Spicq concludes that the translation of ametameleton as "without repentance" is too weak, and that a sense of irrevocability must be included here, understood in the context of the great love of the "Donateur par excellence." (Spicq, pp. 218-219) He ends by saying that, because Israel remains agapetos ("beloved") according to Romans 11:28, "sa vocation est indéfectible", and that the effects of God's grace will be realized per fas et nefas (Latin: "through right and wrong").
Finally, Dunn quotes Spicq's entry on ametameletos in volume 1 of Notes de lexicographie Néo-Testamentaire, in which he states that the Greek word in question has the "force of a legal axiom" (quoted in Dunn, op. cit., p. 686) As we have already seen in the way that the root word is used in the LXX of Psalm 110:4 ("The Lord sware, and will not repent, Thou art a priest for ever, after the order of Melchisedec"), to "repent" of something can indeed - as it does in this context of the royal coronation and Covenant oath to David - carry a legal meaning of something which is irrevocable. Perhaps this rather obvious sense of the word is precisely why it is so commonly translated as "irrevocable" in our English Bibles, and why Pope John Paul II referred precisely to Romans 11:29 in order to support his statement that the Old Covenant was "never revoked by God [cf.

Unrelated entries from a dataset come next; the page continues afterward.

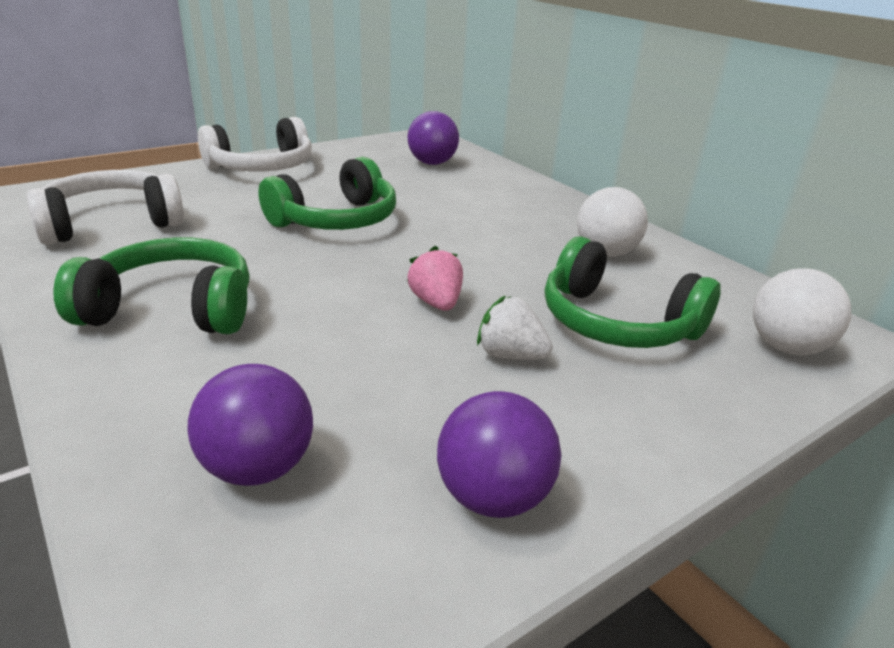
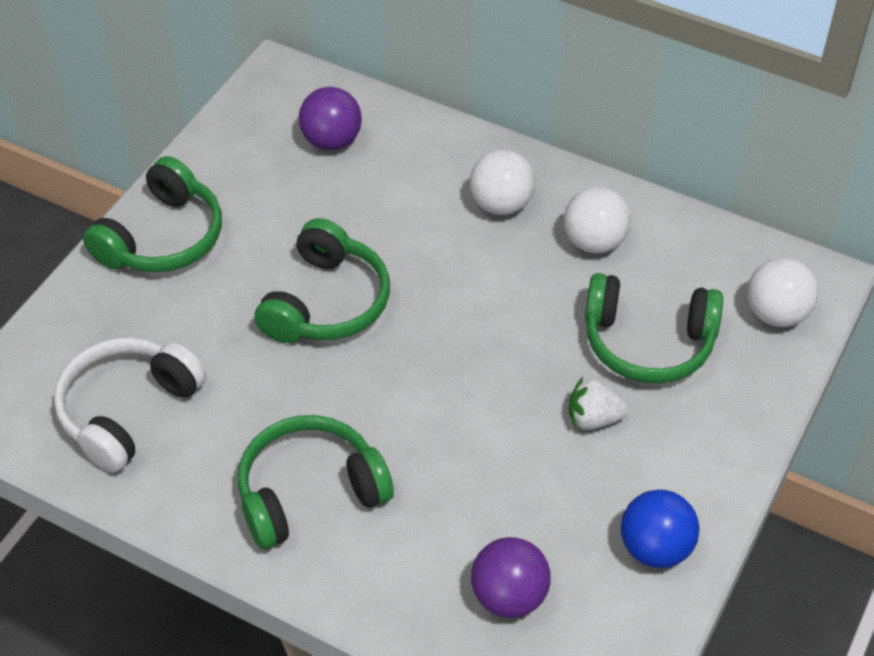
camera: 25 degrees left, 20 degrees up
white headphones [198,117,312,172] -> green headphones [83,156,222,272]
pink strawberry [407,246,463,311] -> none
purple ball [437,391,562,518] -> blue ball [621,490,700,568]
none -> white ball [470,149,535,215]

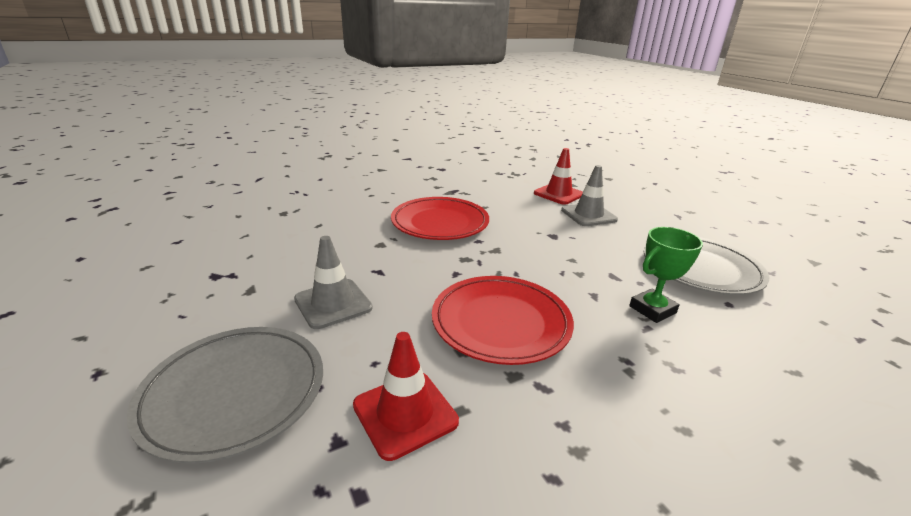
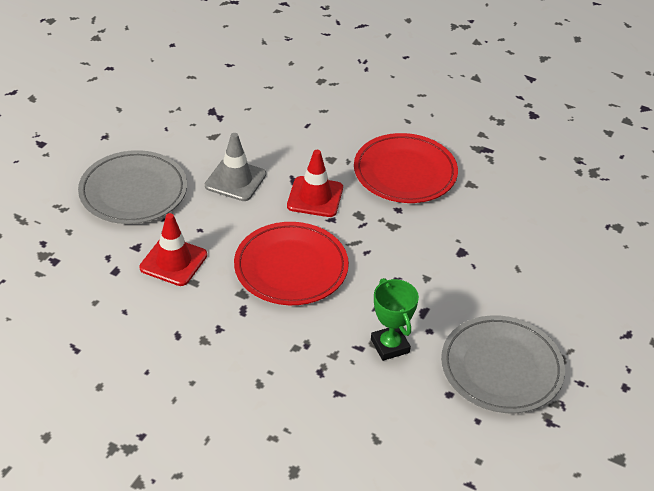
camera: 55 degrees right, 15 degrees up
red traffic cone [534,148,583,205] -> red traffic cone moved to [287,150,343,217]
grey traffic cone [561,165,618,226] -> none
green trophy [629,227,703,323] -> green trophy turned 45 degrees clockwise [371,278,419,361]

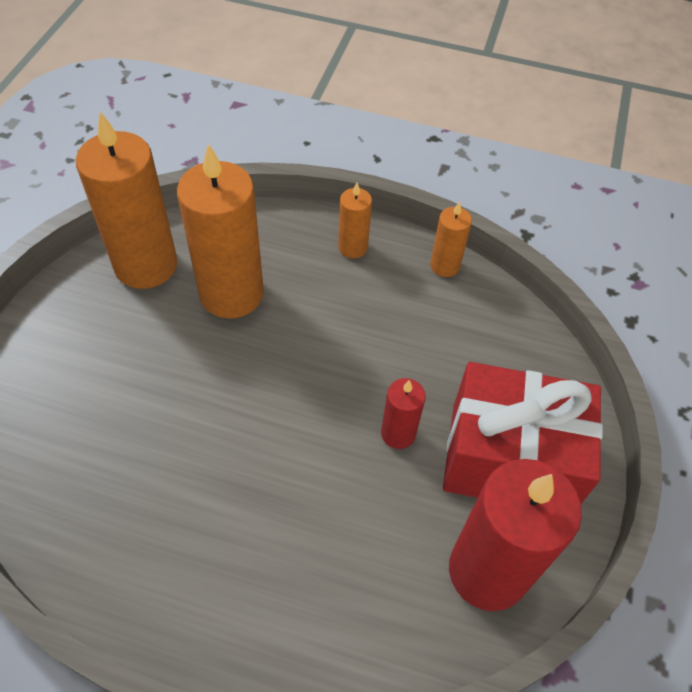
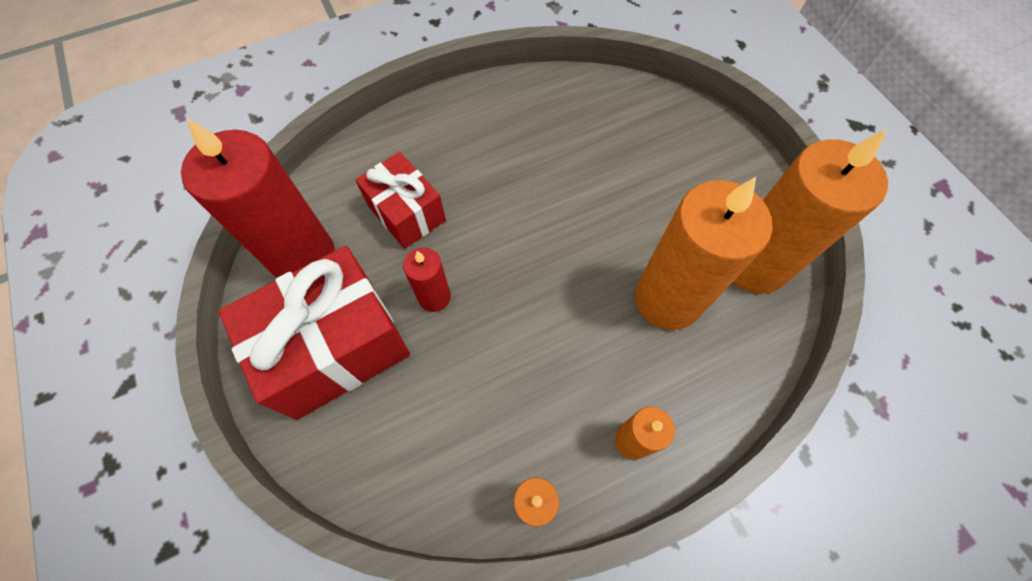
camera: 140 degrees right, 10 degrees up
none -> red gift [355,152,446,249]

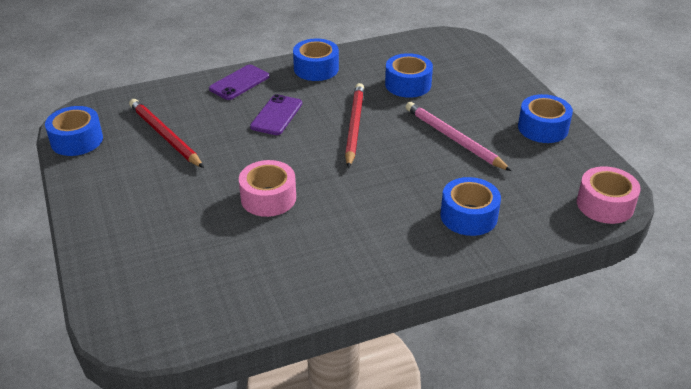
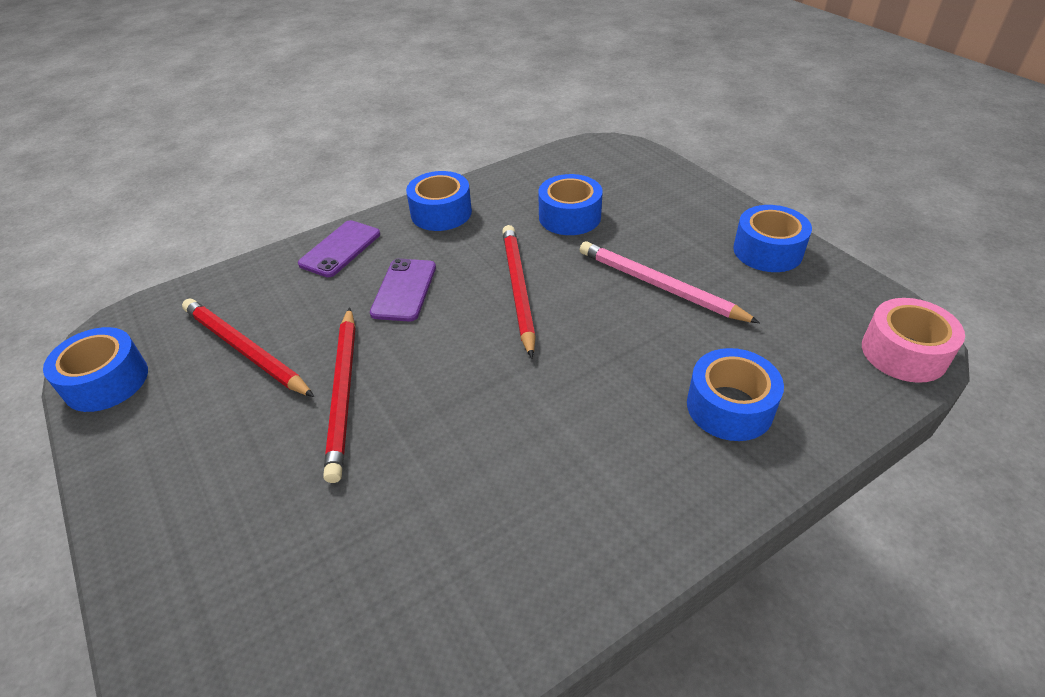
camera: 10 degrees left, 5 degrees up
pink tape [239,160,296,217] -> none
none -> red pencil [323,307,355,483]

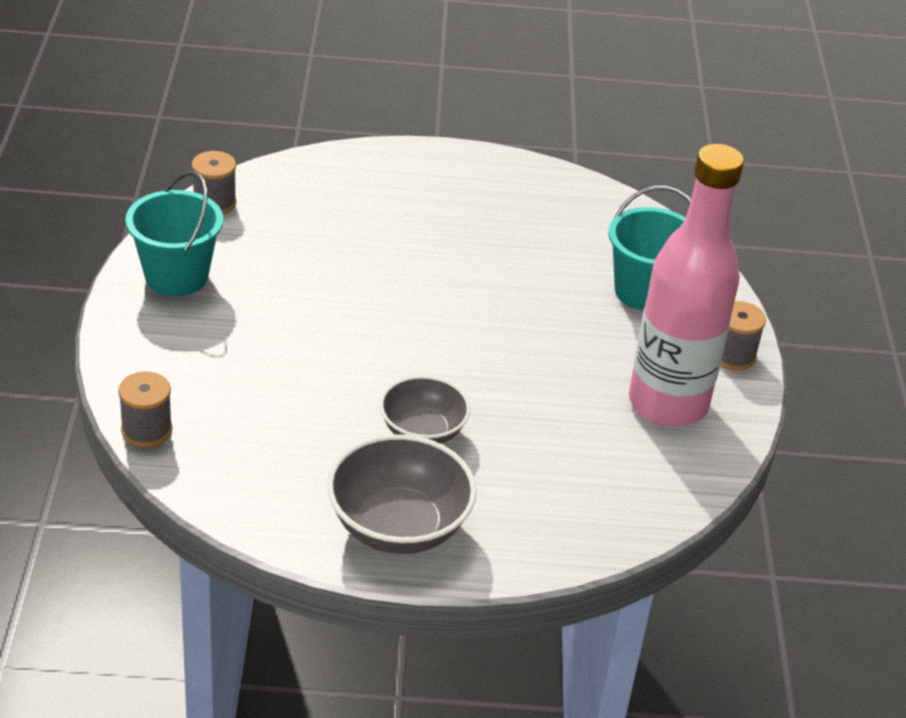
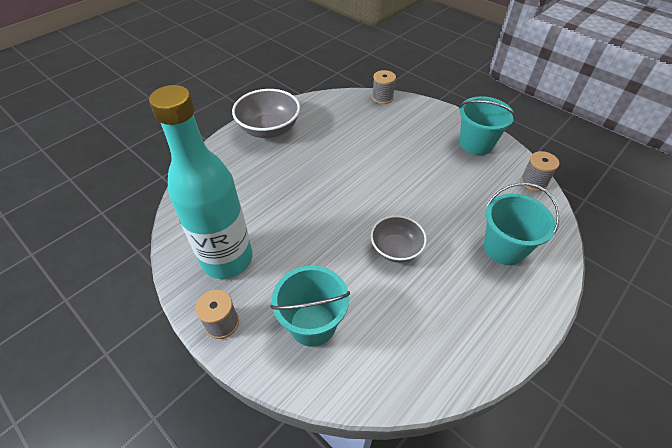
camera: 135 degrees right, 10 degrees up
grey bowl [380,376,470,444] -> grey bowl moved to [371,215,427,263]
pink bottle [629,144,744,427] -> turquoise bottle [149,85,253,279]
none -> turquoise bucket [484,183,560,265]

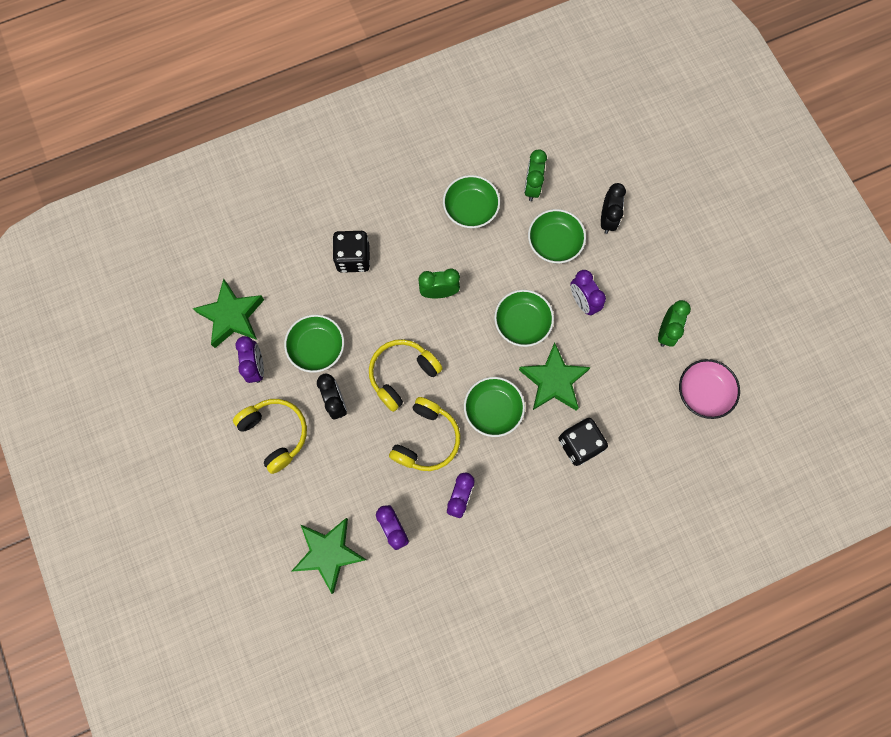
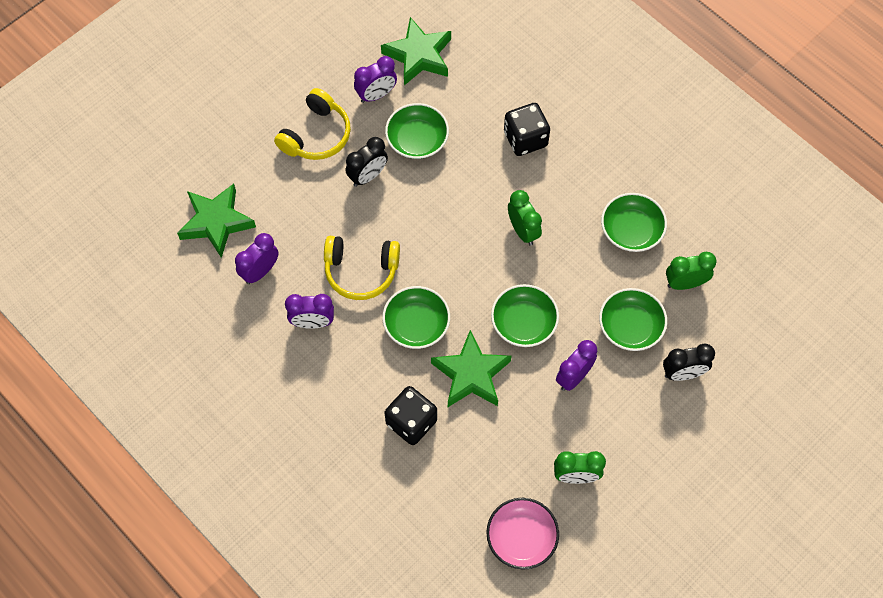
camera: 70 degrees right, 10 degrees down
yellow headphones [369,339,443,412] -> none

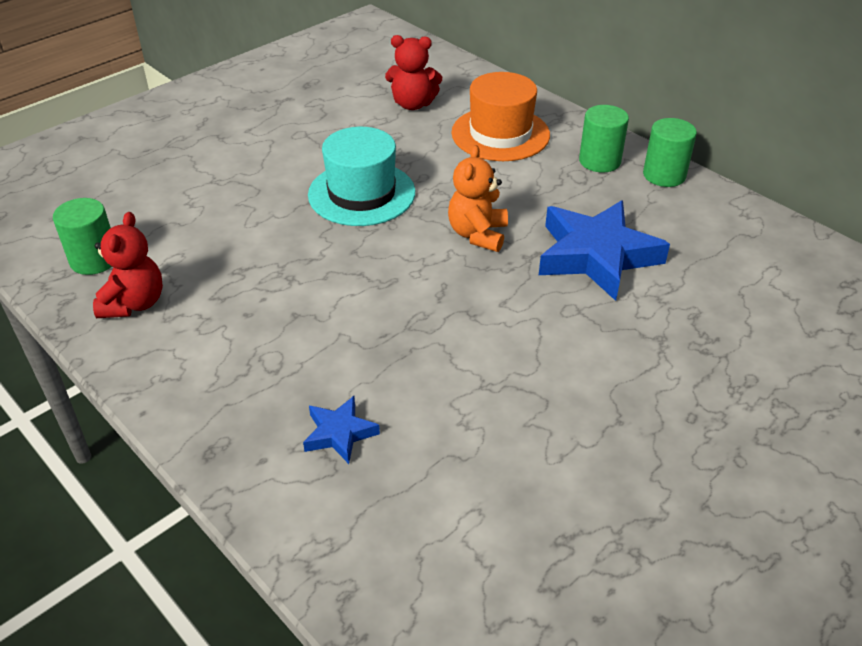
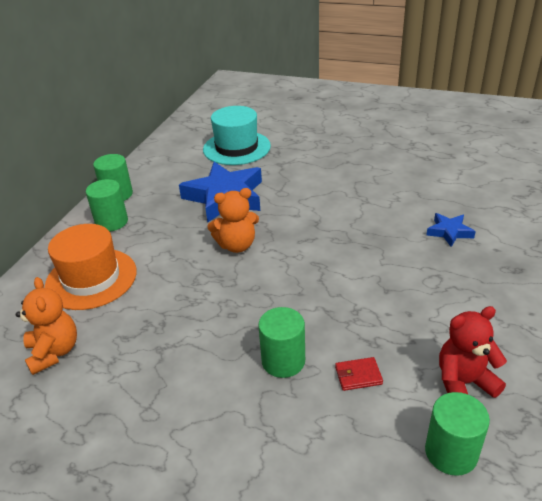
camera: 115 degrees left, 5 degrees down
turquoise hat [308,127,415,226] -> turquoise hat moved to [203,106,271,165]
red teddy bear [385,35,442,110] -> orange teddy bear [16,277,77,375]
none -> green cylinder [258,307,305,378]
none -> red wallet [335,357,383,391]

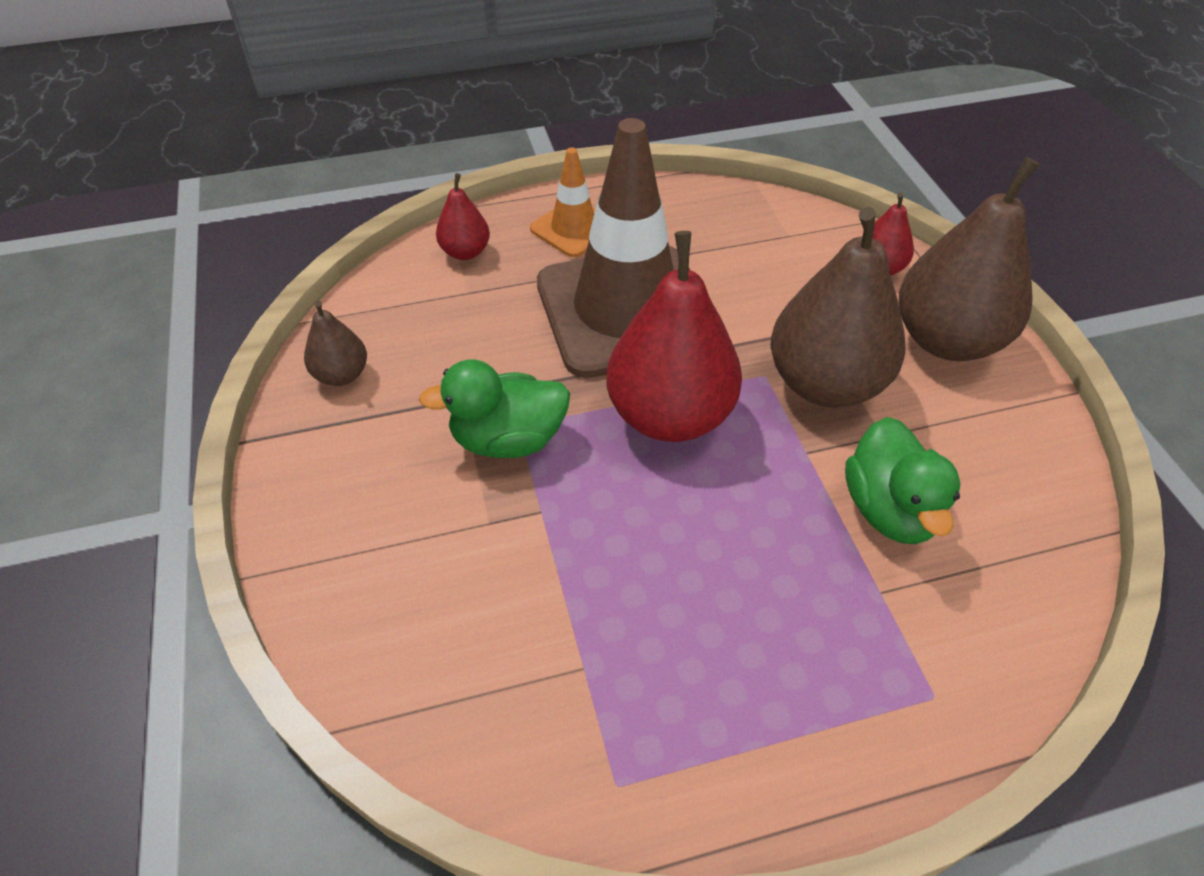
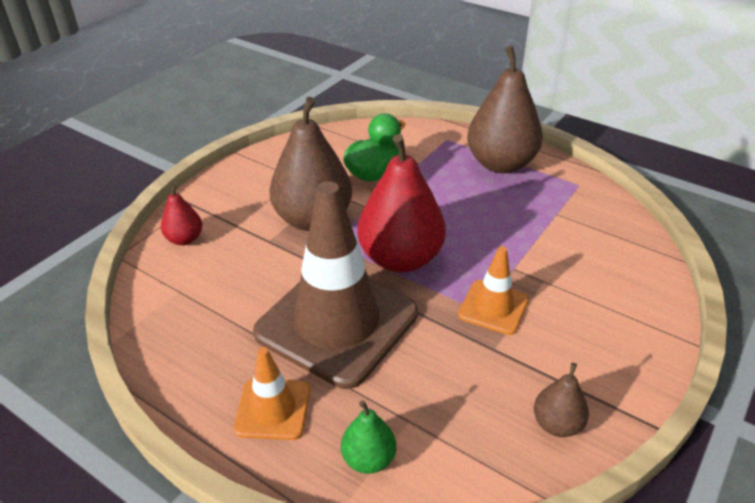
camera: 130 degrees left, 10 degrees down
green duck [419,360,570,458] -> orange traffic cone [458,246,529,335]
red pear [436,173,490,260] -> green pear [341,400,396,474]
brown pear [899,157,1040,361] -> brown pear moved to [467,46,543,173]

Rom. 11,29]." (Pope John Paul II, Address to the Hebrew Community in Mainz, November 17, 1980, source)
In conclusion, we have seen that Romans 11:29 provides the reader with St. Paul's justification and foundation for the claims he makes in Romans 11:25-28 concerning Israel's continuing relationship with God; He has not finished with Israel yet, even though a hardness has come upon a part of Israel, and He will save them in the end, precisely because the "gifts" and "call" are "irrevocable." We also saw that the "call" of God in v. 29 was synonymous with the "election" of God in v. 28; this call-vocation-election occurred before the Sinai Covenant, and is therefore independent of that Covenant; the vocation itself, as we observed in Isaiah, is rooted in the call and vocation of Abraham. Examining the usage of Romans 11:29 in the Catechism, and surveying the opinions of various exegetes, we saw that the "gifts" of Romans 11:29 are quite likely a reference to the privileges of Israel enumerated in Romans 9:4-5, including the "covenants." Finally, we saw that the Greek word ametameletos has historically had a literary and a juridical meaning, and that even in its usage at 2 Cor. 7:10, it carries the sense of irrevocability and refusal to change. In its context in Romans 11, with the love and grace of God in view, it only makes sense to render the Greek as "irrevocable" with regard to Israel.